Quand Hirayama a terminé son travail qu’il fait consciencieusement (on rêverait d’avoir, en France, des toilettes publiques aussi bien tenues !), il va manger un morceau dans une galerie marchande où il est connu comme le loup blanc, faire sa toilette dans des bains publics, ou prendre un verre dans un bar tenu par Mama, qui interprète quelques chansons pour le bonheur de ses habitués, il rentre chez lui, se couche et lit quelques pages des nombreux livres qui forment, avec ses bonsaïs, son seul luxe.
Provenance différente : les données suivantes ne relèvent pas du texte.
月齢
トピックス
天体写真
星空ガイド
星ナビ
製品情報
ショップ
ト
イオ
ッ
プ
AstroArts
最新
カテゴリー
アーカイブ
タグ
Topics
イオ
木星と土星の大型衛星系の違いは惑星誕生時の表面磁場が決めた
Sa routine tranquille et bienheureuse est bouleversée une première fois le jour où son adjoint lui emprunte son van et surtout lorsque sa nièce, qui a fugué, débarque chez lui. On s’attend à ce qu’elle soit impossible et qu’il la rejette mais au c’est tout le contraire qui se passe. La gamine est tout aussi taiseuse que lui et ils partagent ensemble quelques moments de contemplation que l’on n’aurait pas imaginé chez quelqu’un de cet âge.


Lorsque la sœur d’Hirayama, une grande bourgeoise richissime qui vient, à bord de sa limousine avec chauffeur, rechercher la fugueuse, on s’attend à un esclandre, mais l’échange reste feutré même si on comprend qu’un drame sépare le frère de la soeur.


Mon opinion


Film singulier, entre pseudo-documentaire et oeuvre de pure poésie. Ce film très lent, très zen, pourra paraître ennuyeux à certains. On ne pourra s’empêcher de penser au chef d’œuvre absolu de Wenders : Les ailes du désir où les anges contemplent la vie des humains sans pouvoir intervenir dans leur destinée et, s’ils interviennent, perdent leur immortalité. Hirayama est une sorte d’ange éthéré qui apprécie la vie simple qu’il a, sa routine quotidienne, photographie les ombres portées des arbres, la musique des années 70 qu’il écoute sur des cassettes, les livres qu’il lit, les gens qu’il rencontre. On est partagé entre la poésie d’un film où peu de choses se passent et l’ennui. Mais on devra reconnaître à Wenders une qualité d’écriture cinématographique qui n’appartient qu’à lui.